One of the age old arguments in home theater has to be Dolby Digital versus DTS for surround sound. You’ll hear a wide range of reasons why one may be better than the other or why one might be better than the other, but it’s really much simpler than might’s and maybes. This is a case of the “bigger” technology not necessarily being the better technology.

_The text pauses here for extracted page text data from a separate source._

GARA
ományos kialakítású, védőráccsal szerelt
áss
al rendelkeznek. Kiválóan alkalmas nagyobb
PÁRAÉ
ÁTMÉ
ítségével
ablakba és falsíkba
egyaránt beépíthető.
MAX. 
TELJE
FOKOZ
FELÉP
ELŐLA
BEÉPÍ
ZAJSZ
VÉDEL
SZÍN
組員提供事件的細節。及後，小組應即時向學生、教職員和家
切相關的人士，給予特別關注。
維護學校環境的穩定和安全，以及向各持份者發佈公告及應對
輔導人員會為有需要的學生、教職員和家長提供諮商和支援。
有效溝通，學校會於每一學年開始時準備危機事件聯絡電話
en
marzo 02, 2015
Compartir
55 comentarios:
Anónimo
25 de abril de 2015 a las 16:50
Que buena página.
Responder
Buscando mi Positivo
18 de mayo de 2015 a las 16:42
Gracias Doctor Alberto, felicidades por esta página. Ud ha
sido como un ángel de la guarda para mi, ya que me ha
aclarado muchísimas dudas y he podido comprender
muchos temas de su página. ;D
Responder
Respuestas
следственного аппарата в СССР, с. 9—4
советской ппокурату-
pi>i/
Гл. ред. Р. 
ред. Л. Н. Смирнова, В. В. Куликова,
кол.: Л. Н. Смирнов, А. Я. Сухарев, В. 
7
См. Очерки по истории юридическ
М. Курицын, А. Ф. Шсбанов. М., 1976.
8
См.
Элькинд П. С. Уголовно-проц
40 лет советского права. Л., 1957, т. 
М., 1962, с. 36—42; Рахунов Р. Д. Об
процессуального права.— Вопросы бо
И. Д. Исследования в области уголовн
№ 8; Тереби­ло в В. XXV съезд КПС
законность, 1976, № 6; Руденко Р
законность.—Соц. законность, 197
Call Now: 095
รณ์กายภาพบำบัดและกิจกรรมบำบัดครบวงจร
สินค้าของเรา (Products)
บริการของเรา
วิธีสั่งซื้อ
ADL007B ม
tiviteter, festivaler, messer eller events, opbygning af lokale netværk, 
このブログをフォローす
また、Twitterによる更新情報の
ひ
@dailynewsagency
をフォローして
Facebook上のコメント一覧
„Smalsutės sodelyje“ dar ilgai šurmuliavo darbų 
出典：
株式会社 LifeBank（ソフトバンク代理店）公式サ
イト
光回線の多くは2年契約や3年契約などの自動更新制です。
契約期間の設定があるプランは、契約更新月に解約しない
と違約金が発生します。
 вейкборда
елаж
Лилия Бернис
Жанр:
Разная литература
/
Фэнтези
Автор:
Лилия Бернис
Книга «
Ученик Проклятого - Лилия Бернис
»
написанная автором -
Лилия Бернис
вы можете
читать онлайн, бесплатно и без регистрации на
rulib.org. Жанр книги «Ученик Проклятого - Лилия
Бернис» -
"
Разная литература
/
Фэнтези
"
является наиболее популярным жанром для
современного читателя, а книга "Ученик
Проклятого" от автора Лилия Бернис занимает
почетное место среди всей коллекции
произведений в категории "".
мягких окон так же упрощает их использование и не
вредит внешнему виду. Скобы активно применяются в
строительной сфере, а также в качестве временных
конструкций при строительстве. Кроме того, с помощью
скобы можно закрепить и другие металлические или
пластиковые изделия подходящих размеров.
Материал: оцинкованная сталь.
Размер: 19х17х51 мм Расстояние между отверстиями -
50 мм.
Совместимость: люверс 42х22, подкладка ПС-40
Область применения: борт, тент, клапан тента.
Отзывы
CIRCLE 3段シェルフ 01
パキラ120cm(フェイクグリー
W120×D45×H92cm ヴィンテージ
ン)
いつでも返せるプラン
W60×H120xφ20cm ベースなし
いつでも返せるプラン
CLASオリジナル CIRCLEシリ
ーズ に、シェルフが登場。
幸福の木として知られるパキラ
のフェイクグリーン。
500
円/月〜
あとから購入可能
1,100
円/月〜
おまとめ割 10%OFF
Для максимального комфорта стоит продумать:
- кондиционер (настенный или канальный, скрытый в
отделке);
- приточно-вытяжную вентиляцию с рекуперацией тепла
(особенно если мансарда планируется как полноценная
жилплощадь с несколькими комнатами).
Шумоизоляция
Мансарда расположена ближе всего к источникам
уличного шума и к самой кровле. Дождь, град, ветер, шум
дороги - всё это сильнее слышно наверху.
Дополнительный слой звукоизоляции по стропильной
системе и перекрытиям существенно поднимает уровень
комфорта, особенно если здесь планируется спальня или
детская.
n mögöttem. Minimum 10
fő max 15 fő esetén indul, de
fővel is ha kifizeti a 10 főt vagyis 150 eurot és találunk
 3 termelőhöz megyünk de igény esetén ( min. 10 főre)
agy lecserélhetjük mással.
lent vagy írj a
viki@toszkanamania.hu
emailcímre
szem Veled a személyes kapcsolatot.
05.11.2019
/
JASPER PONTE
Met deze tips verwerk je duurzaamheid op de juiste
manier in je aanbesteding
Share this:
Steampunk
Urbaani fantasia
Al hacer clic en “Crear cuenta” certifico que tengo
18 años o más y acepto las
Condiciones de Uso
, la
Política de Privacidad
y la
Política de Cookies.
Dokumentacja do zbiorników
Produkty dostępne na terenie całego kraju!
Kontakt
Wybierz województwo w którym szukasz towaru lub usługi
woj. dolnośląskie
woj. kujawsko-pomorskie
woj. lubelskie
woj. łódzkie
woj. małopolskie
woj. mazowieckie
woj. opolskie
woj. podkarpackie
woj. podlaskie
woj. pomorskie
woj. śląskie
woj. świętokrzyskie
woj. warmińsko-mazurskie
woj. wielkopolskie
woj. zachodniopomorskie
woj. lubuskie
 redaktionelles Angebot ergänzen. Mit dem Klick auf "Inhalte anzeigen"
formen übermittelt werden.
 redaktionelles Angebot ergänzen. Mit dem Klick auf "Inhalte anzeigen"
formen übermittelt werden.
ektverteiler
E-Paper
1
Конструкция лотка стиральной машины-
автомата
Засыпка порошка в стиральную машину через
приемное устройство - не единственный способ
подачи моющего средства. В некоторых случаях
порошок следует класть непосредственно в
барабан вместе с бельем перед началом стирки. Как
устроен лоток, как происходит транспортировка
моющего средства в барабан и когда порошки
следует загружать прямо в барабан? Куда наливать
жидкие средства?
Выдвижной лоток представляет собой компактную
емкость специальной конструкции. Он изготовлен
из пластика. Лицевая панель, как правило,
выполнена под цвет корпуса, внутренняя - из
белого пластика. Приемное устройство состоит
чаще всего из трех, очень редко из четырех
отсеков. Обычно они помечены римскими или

Even though Dolby Digital processing is more familiar to the consumer at large, it’s actually DTS that holds the slight (depending on how you look at things) edge in overall sound quality. DTS uses less compression, roughly 1,536,000 bits per second versus Dolby Digitals 448,000 bits per second. Yes you’ll hear some say “but Dolby Digital has a more efficient encoding scheme, it doesn’t need as many bits to deliver the same quality of sound” or something along those lines. Simply put, it just doesn’t pan out that way in the real world,

More bits is more bits, efficiency is great but the data transfer rate can bottleneck performance just as fast as a low-bit encode. Now none of this is meant to paint Dolby Digital in a poor light, it’s a great codec and one that’s served us well, it and DTS however are bettered by PCM, TrueHD, DTS-HD and DTS-HD Master audio. So while this may be of interest to those of you with huge DVD collections, know that sun is already (albeit slowly) setting on both Dolby Digital and standard DTS in terms of overall performance.